Module 7: Monitoring, Alerting, and Pipeline Observability
- Instrument Logstash with monitoring APIs to collect pipeline-level metrics (events per second, queue depth).
- Deploy Heartbeat to monitor availability of log sources and trigger alerts on collection failures.
- Create Kibana dashboards to visualize ingestion latency, error rates, and pipeline backpressure.
- Set up alerts for abnormal drops in event volume from critical systems using metric thresholds.
- Use Elasticsearch’s task API to detect stuck or slow ingest pipelines during peak loads.
- Correlate Beats-level metrics (e.g., published events, harvester running) with Logstash input rates.
- Log internal pipeline errors to a dedicated index for root cause analysis and trend detection.
- Implement synthetic transactions to validate end-to-end ingestion path from source to searchable index.
Module 8: Data Lifecycle and Retention Governance
- Define Index Lifecycle Policies (ILM) with hot, warm, cold, and delete phases aligned to business requirements.
- Automate rollover based on index size or age to prevent oversized indices from degrading search performance.
- Configure force merge and shrink operations during off-peak hours for indices transitioning to warm phase.

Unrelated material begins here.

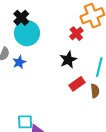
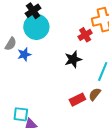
red rectangle: (77, 84) -> (77, 100), moved
brown semicircle: (95, 91) -> (95, 94), turned -144

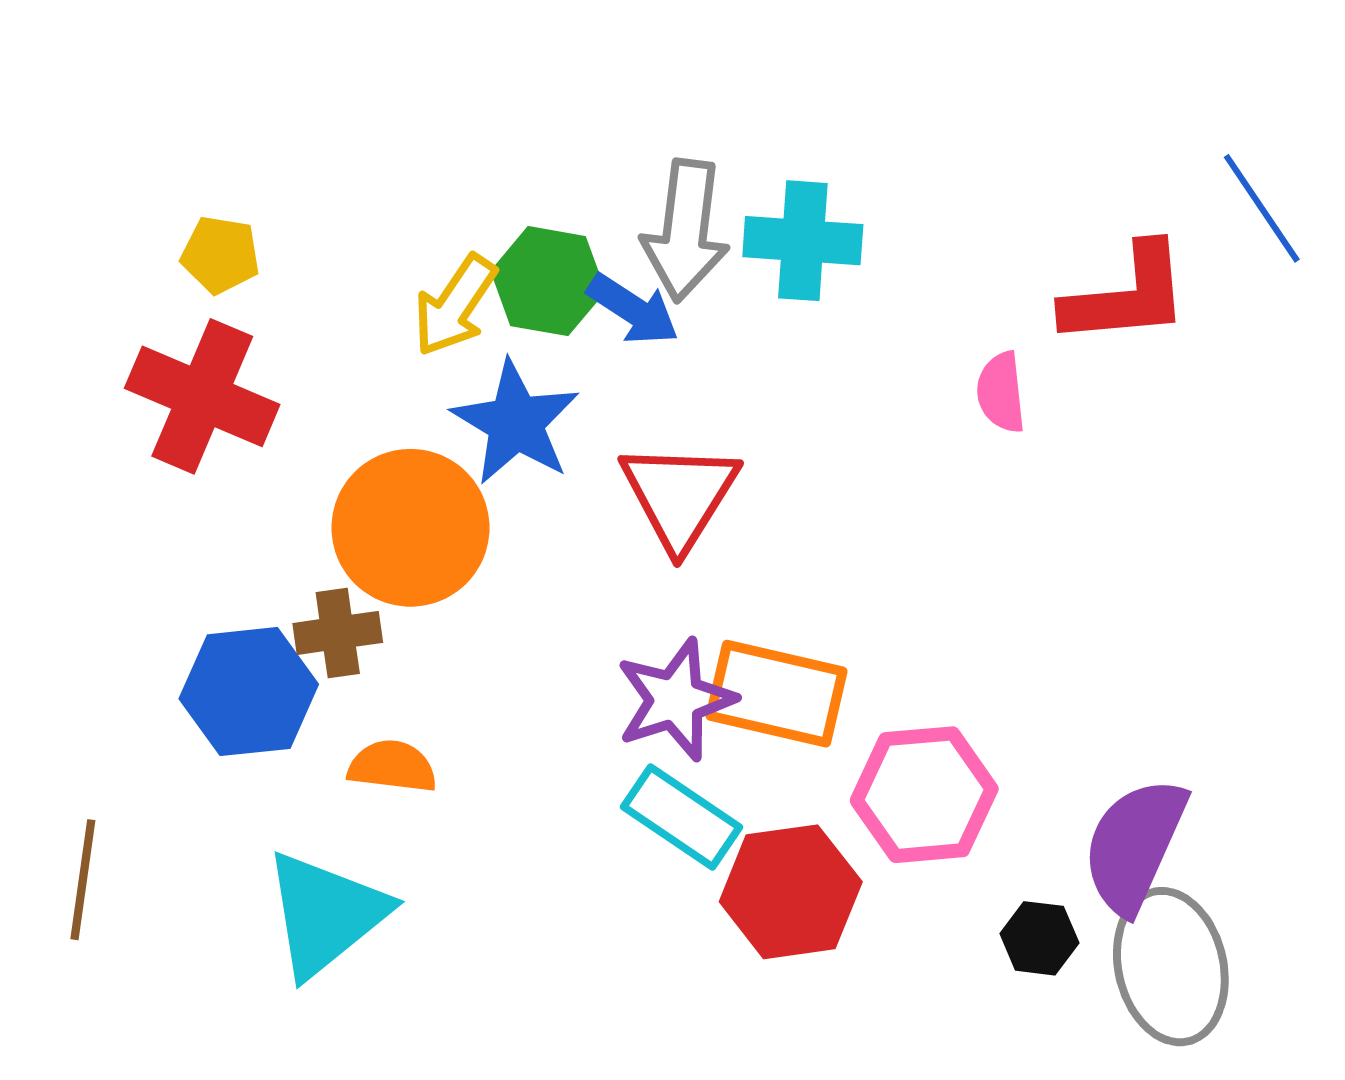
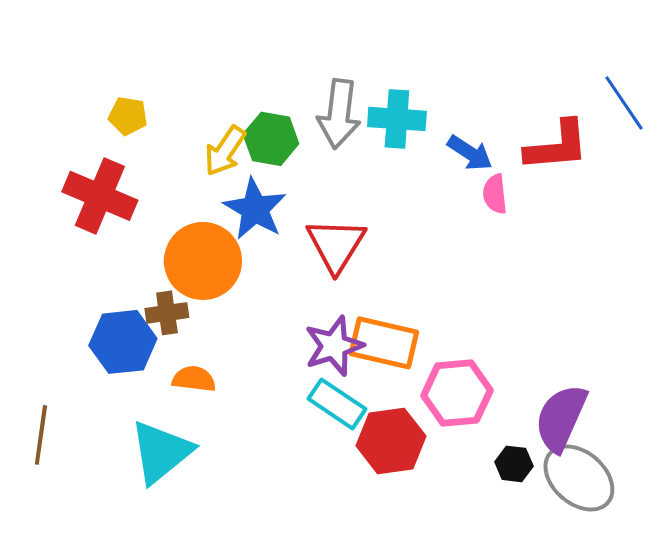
yellow pentagon: (220, 255) -> (128, 116), moved
blue arrow: (633, 309) -> (470, 153), moved
gray ellipse: (1171, 967) -> (579, 478), turned -36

- Encrypt archived indices using snapshot repositories with server-side encryption and access controls.
- Implement retention overrides for legal hold cases using index freezing and exclusion from ILM policies.
- Test snapshot and restore procedures regularly to validate recoverability of ingestion data.
- Monitor storage growth by data source and alert on unexpected increases indicating misconfiguration.
- Archive older indices to S3 or Azure Blob using repository plugins and verify integrity post-transfer.
Module 9: Troubleshooting and Incident Response
- Diagnose missing logs by tracing events from source file to Elasticsearch using Beats and Logstash logging levels.
- Replay data from Kafka topics to repopulate indices after mapping or parsing fixes.
- Isolate corrupt events using dead letter queues in Logstash and extract patterns for upstream correction.
- Recover from index mapping conflicts by reindexing with script transformations in Elasticsearch.
- Handle timestamp skew from distributed systems by correcting @timestamp within a tolerance window.
- Respond to ingestion pipeline overload by enabling sampling or throttling non-critical sources.
- Validate clock synchronization across ingestion nodes using NTP monitoring to prevent out-of-order indexing.
- Document known failure modes and recovery runbooks for common ingestion outages.